Социальный анализ Лабрюйера отличается глубиной. Он уловил новую силу, которой принадлежит будущее, - власть денег. Пожалуй, ни о ком не говорит Лабрюйер с таким гневом и злостью, как о финансистах и откупщиках. Золото в глазах писателя еще более страшная сила, чем сословные привилегии. Оно разрушает естественные связи между людьми, нравственную основу жизни. Тех, кто любит корысть и наживу, "не назовешь ни отцами, ни гражданами, ни друзьями, ни христианами. Они, пожалуй, даже не люди, зато у них есть деньги".

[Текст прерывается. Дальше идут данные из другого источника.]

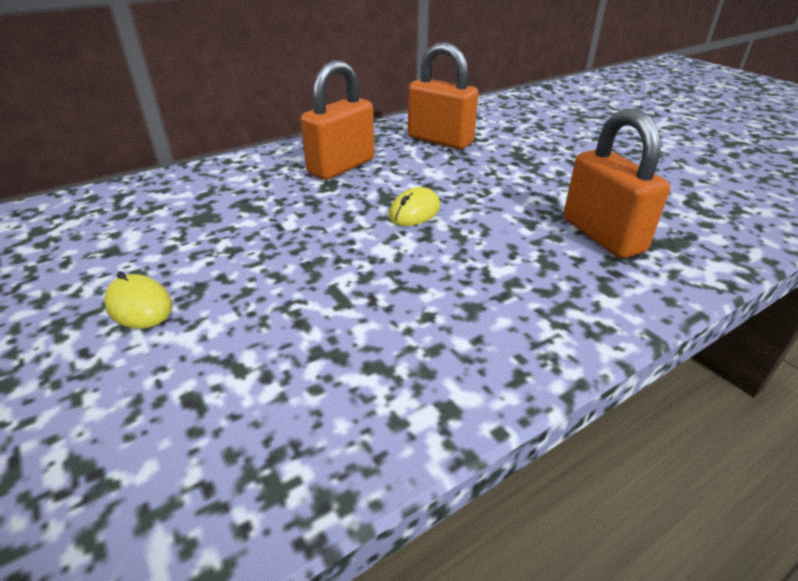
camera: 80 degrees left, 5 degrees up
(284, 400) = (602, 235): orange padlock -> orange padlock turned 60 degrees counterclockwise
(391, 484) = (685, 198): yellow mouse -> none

В книге Лабрюйера нет специальной главы, посвященной описанию нравов низших классов, но мысль о народе неотступно преследует писателя, и контраст между жизнью сильных мира сего и нищетой и бесправием народа составляет один из центральных ее мотивов, определяя во многом и самый характер лабрюйеровской сатиры. Рисуя страшную картину жизни французского крестьянства, которое "избавляет других людей от необходимости пахать, сеять и снимать урожай", Лабрюйер показывает фундамент, на котором держится все здание созданной абсолютизмом цивилизации. "Порою на полях мы видим каких-то диких животных мужского и женского пола: грязные, землисто-бледные, иссушенные солнцем, они склоняются над землей, копая и перекапывая ее с несокрушимым упорством; они наделены, однако, членораздельной речью и, выпрямляясь, являют нашим глазам человеческий облик".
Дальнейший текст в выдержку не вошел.